One of the particularly neat things about this is that it provides our Table of Contents (toc) files a convenient way of seeing exactly how much parallelism is available for any given backup. The highest observed cohort value for any given tier is the theoretical maximum number of jobs that metadata restore could put to use. Here’s an example toc entry from our test backups, showing that we could, in theory, see performance improvements all the way up to 28 jobs. Don’t try that in prod, though…
- schema: wide
name: supplier
objecttype: TABLE
referenceobject: ""
startbyte: 13512
endbyte: 13554
tier:
- 1
- 28
On the restore side, then, all we have to do is hand out cohorts to each connection. We do this by iterating through each object’s restore statement, and assigning it to whichever connection its cohort belongs to. Each time a new cohort is seen, it gets assigned to the connection that currently has the fewest statements. Once all assignments are made, each connection opens a transaction and just executes its statements in order, no further logic needed.
Testing with a fairly modest 3 jobs (too many connections will swamp a system in the data restore, so we need to be cautious) we see that we’ve gotten the run time almost back to where we were, but now with the power of our new partitioning approach! Do note that this is in combination with the transaction improvements discussed above.

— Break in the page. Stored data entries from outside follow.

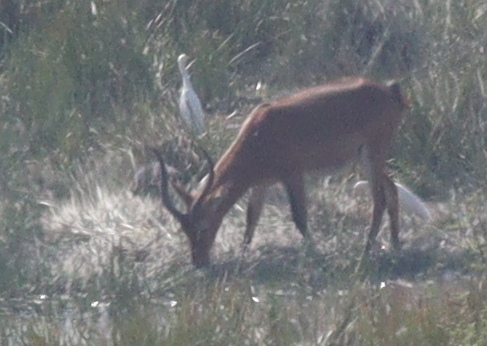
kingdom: Animalia
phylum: Chordata
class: Mammalia
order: Artiodactyla
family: Bovidae
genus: Kobus
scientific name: Kobus kob
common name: Kob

time gprestore --create-db --redirect-db=ajr_rest --backup-dir perf_backups --jobs=3 --timestamp=20230830163152
real 14m15.468s
user 0m7.006s
sys 0m5.994s
Now, you can’t get a new toy like this and not give it a proper test drive, right? So we did exactly what I said not to above, and tried it out with 28 jobs.
time gprestore --create-db --redirect-db=ajr_rest --backup-dir perf_backups --jobs=28 --timestamp=20230830163152
real 6m44.285s
user 0m6.964s
sys 0m5.717s
From 96 minutes down to under 7. Not too bad!
Results
So there we have it. With a combination of two different approaches we were able to restore 164,074 tables in just 32 seconds more than we were originally taking, while still supporting the flexibility and expressiveness of Modern syntax!
Future work
To be honest, there’s still some performance on the table. It’s just a question of triaging the effort, as there is always a lot to do.
Modern syntax allows leaf tables to have different owners than their root tables, so we can’t just
blindly swap over to applying the ownership changes at the root level. However, we could, on the
backup side, check for ownership heterogeneity and conditionally print only the root table ALTER
OWNER
statement if it’s safe. That’d be another 164k statements cut out in our test example.
Modern syntax also supports a CREATE TABLE PARTITION OF
style, which attaches the partition
automatically. This is able to express everything that the ATTACH PARTITION
version can, but
requires some significant processing logic to get there. We could rework how gpbackup
dumps
modern syntax partition tables to use this approach, and cut yet another 164k statements out of our
test example. We’re planning to experiment with that, so keep an eye out for a future post, maybe!